Trabzonspor, fark yiyeceği bir maçta 2 oyuncusunun muhteşem performansıyla bir puanı kurtardı. Çok kötü oynarken kazanılan puanlar, bir takım için hayati derecede önemlidir. Eğer dün gece Uğurcan vasat oynasa Trabzonspor en az dörtlük-beşlik olmuştu.

Trabzonspor iki pas yapamadı ama Sörloth gibi Türkiye'nin en büyük golcüsü sayesinde üç defa geldiği Beşiktaş kalesinde iki gol buldu.

Aslında Trabzonspor maça golle başladı.

Sörloth çarprazdan ceza sahasına girdi, çok zor bir durumda Vida'nın bacak arasından şutunu çekti, gol oldu. İşte bu dakikadan sonra sahada sadece Beşiktaş vardı. Neler kaçtı neler...

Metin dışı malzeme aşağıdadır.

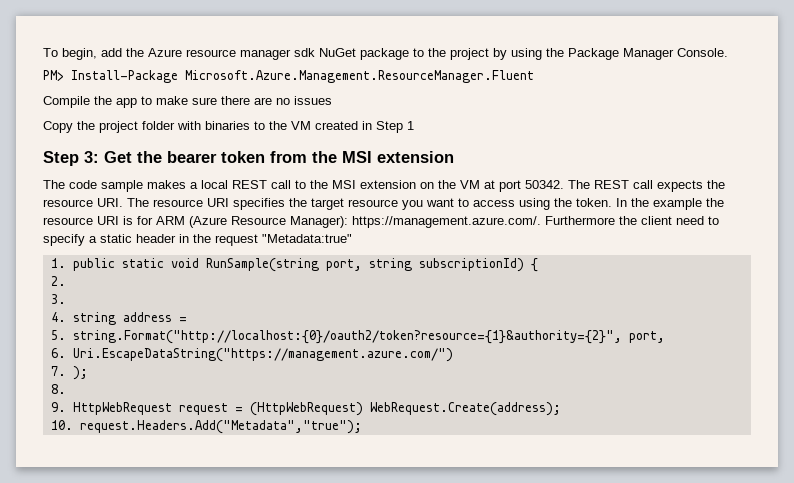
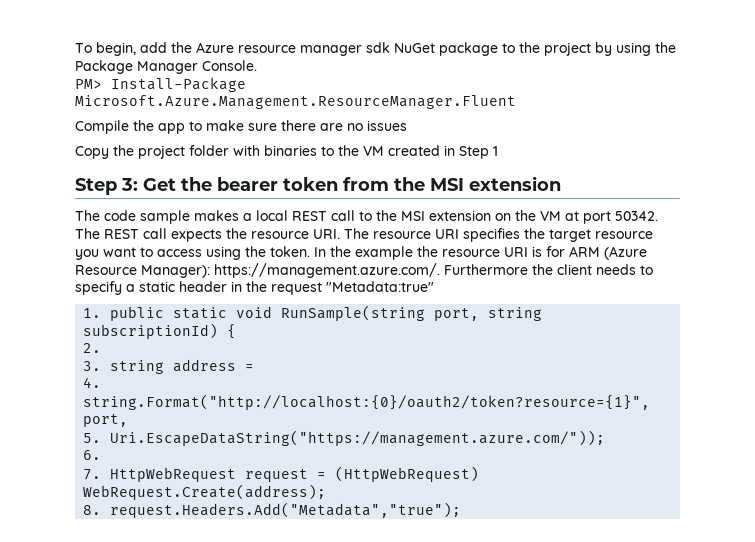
[676,216,704,225] need -> [596,264,636,275] needs
[50,312,66,322] // 4. -> (102, 366) none
[50,330,665,344] 5. string.Format("http://localhost:{0}/oauth2/token?resource={1}&authority={2}", port, -> [83,377,102,388] [83,394,651,410] [83,414,129,427] [83,430,606,446] 4. string.Format("http://localhost:{0}/oauth2/token?resource={1}", port, // 5. Uri.EscapeDataString("https://management.azure.com/"));
[72,348,453,362] Uri.EscapeDataString("https://management.azure.com/") -> (102, 455) none
[72,366,88,380] [50,384,66,394] [50,402,66,412] ); // 8. // 9. -> (102, 474) none
[50,420,73,430] 10. -> [83,505,102,515] 8.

Neredeyse maçın tümü Beşiktaş'la Trabzonspor kalecisi Uğurcan arasında oynandı. İkinci yarıda yine Beşiktaş sahadaydı.

Trabzonspor'u sahadan sildiler.

Önce Boateng'le beraberliği yakaladılar, sonra da Vida ile öne geçtiler.

Burak soldan çok iyi getirdi, Boateng ayaküstü ile tamamladı. İkincisinde de kornerden gelen top direkten döndü, tekrar vuruldu, Uğurcan'dan döndü ve Vida tamamladı. Özellikle son yarım saat Beşiktaş önemli fırsatlar yakaladı. Ama Uğurcan mucizeye imza attı. Maç 3 mü, 4 mü olur diye düşünürken bitime dakikalar kala Beşiktaş çıkarken kaptırdı, sağdan yapılan ortayı da doğru yere koşu yapan Sörloth tamamladı. Dün gecenin kazananı Trabzonspor...

Şampiyonluğa giderken, çok kötü oynadıkları maçta İstanbul'da Beşiktaş'tan bir puan almak büyük başarı. Yatsınlar kalksınlar Uğurcan'la Sörloth'a dua etsinler.

Eski bir hakem olarak mükemmel yönetim gösteren Fırat Aydınus'a teşekkür ediyorum.

Trabzonspor'un attığı ilk golden önce de Atiba'ya faul yapıldığı itirazları vardı ama karar doğruydu.